The Pakistani Taliban "are less popular than Daesh (ISIS) is in Pakistan, because there's a sense of success, of Sunni empowerment," explained Salman Shaikh, director of the Brookings Doha Center.

"There is an ideological symmetry there... and what galvanizes them is that they are both under attack from the United States."

Assad a factor


But he argued that America's "one-legged" policy -- making the fight all about IS and not, for instance, about ousting Syrian President Bashar al-Assad -- was also helping boost support for the militants.

"To attack the oil refineries, to attack the grain silos, is not working in the coalition's favor," Shaikh said.

"On the ground, it's difficult to get communities to turn against them when they don't see any other alternatives other than the Assad regime."

Yezid Sayigh, senior associate with the Carnegie Middle East Center in Beirut, warned the United States must be wary of fuelling anger in a region where anti-US sentiment always bubbles close to the surface.

"The critical impact of ISIL which we should all keep our eyes on is not Pakistan, it's what is going to start happening in Jordan and maybe in Lebanon where there are very large receptive audiences," Sayigh said.

"If this air campaign goes on for a long while without a clear political strategy, without clear results, it's not just in Iraq and Syria that we will see the consequences.

"But at the moment Western leaders don't seem to have their eyes on that ball."

The United States has made undermining IS's toxic ideology one of the pillars of its fight, praising moderate Muslim leaders who have denounced the group's barbarity as nothing to do with Islam.

"ISIL has had success in growing and building capacity, recruiting, growing and financing," acknowledged State Department spokeswoman Jen Psaki.
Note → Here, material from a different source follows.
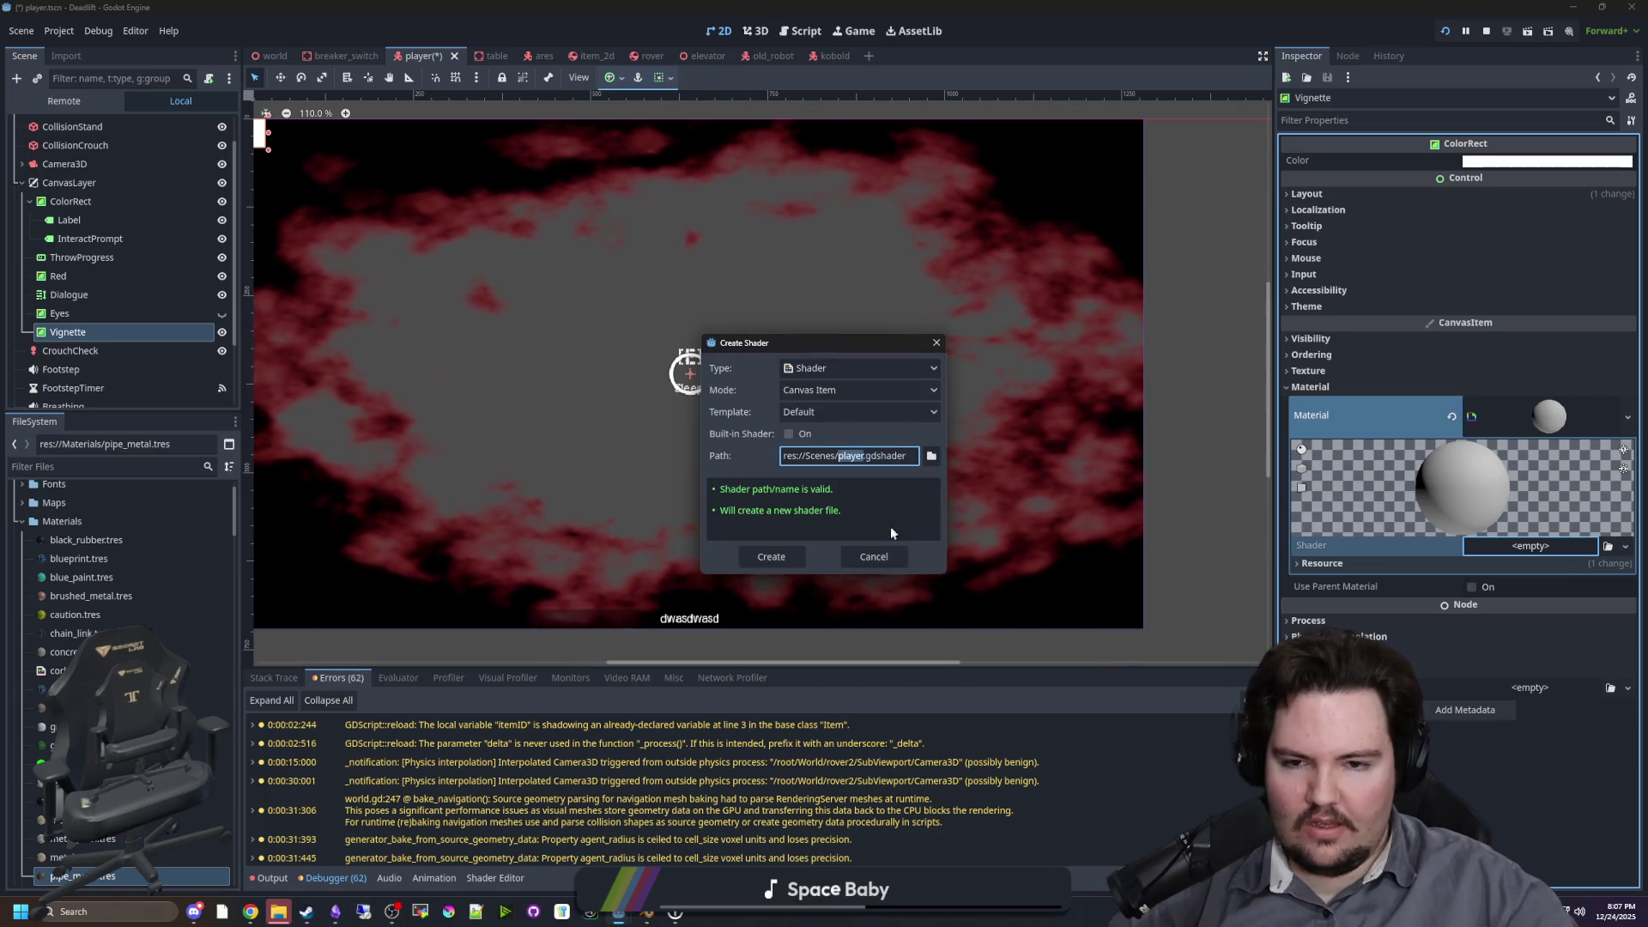
type("vignet")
But "the alternative is not to do nothing," she added, defending the US-led air strikes against militant positions in both Iraq and Syria.

Watch the hype

Some argued that there is danger of over-hyping the dangers posed by IS, with Western intervention being "a great recruiting sergeant."

"Some perspective is needed, even while the dangers that IS presents are acknowledged," wrote Nick Witney, a senior policy fellow with the European Council on Foreign Relations.

"Neither Iraq nor Syria can be whole again until the group is defeated. But its main threat is ideological: the group's self-proclaimed role as champion of Islam is enormously attractive for psychopaths, extremists, opportunists, and those who harbor resentments against the West."